Segment Start: Data extract

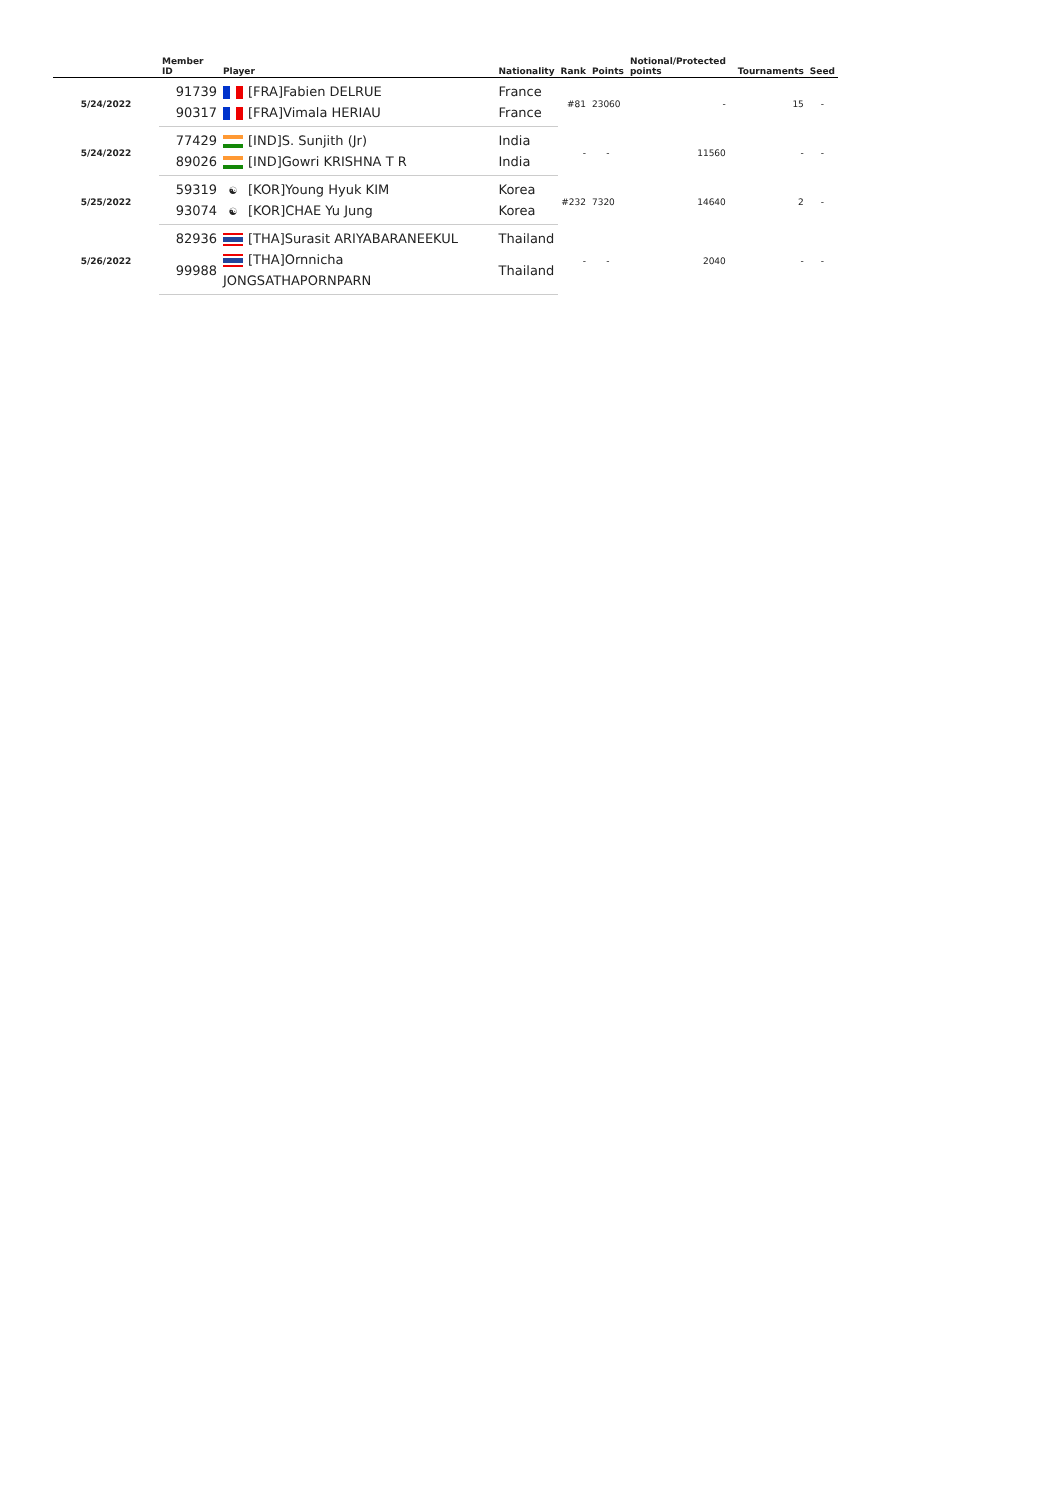| | Member ID | Player | Nationality | Rank | Points | Notional/Protected points | | Tournaments | Seed |
| --- | --- | --- | --- | --- | --- | --- | --- | --- | --- |
| 5/24/2022 | 91739 | [FRA]Fabien DELRUE | France | #81 | 23060 | - | | 15 | - |
| | 90317 | [FRA]Vimala HERIAU | France | | | | | | |
| 5/24/2022 | 77429 | [IND]S. Sunjith (Jr) | India | - | - | 11560 | | - | - |
| | 89026 | [IND]Gowri KRISHNA T R | India | | | | | | |
| 5/25/2022 | 59319 | ☯ [KOR]Young Hyuk KIM | Korea | #232 | 7320 | 14640 | | 2 | - |
| | 93074 | ☯ [KOR]CHAE Yu Jung | Korea | | | | | | |
| 5/26/2022 | 82936 | [THA]Surasit ARIYABARANEEKUL | Thailand | - | - | 2040 | | - | - |
| | 99988 | [THA]Ornnicha JONGSATHAPORNPARN | Thailand | | | | | | |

Segment End: Data extract

(Task statement):
For this task, give the full listing again verbatim and keep out every picture.

(Response):
| | Member ID | Player | Nationality | Rank | Points | Notional/Protected points | | Tournaments | Seed |
| --- | --- | --- | --- | --- | --- | --- | --- | --- | --- |
| 5/24/2022 | 91739 | [FRA]Fabien DELRUE | France | #81 | 23060 | - | | 15 | - |
| | 90317 | [FRA]Vimala HERIAU | France | | | | | | |
| 5/24/2022 | 77429 | [IND]S. Sunjith (Jr) | India | - | - | 11560 | | - | - |
| | 89026 | [IND]Gowri KRISHNA T R | India | | | | | | |
| 5/25/2022 | 59319 | ☯ [KOR]Young Hyuk KIM | Korea | #232 | 7320 | 14640 | | 2 | - |
| | 93074 | ☯ [KOR]CHAE Yu Jung | Korea | | | | | | |
| 5/26/2022 | 82936 | [THA]Surasit ARIYABARANEEKUL | Thailand | - | - | 2040 | | - | - |
| | 99988 | [THA]Ornnicha JONGSATHAPORNPARN | Thailand | | | | | | |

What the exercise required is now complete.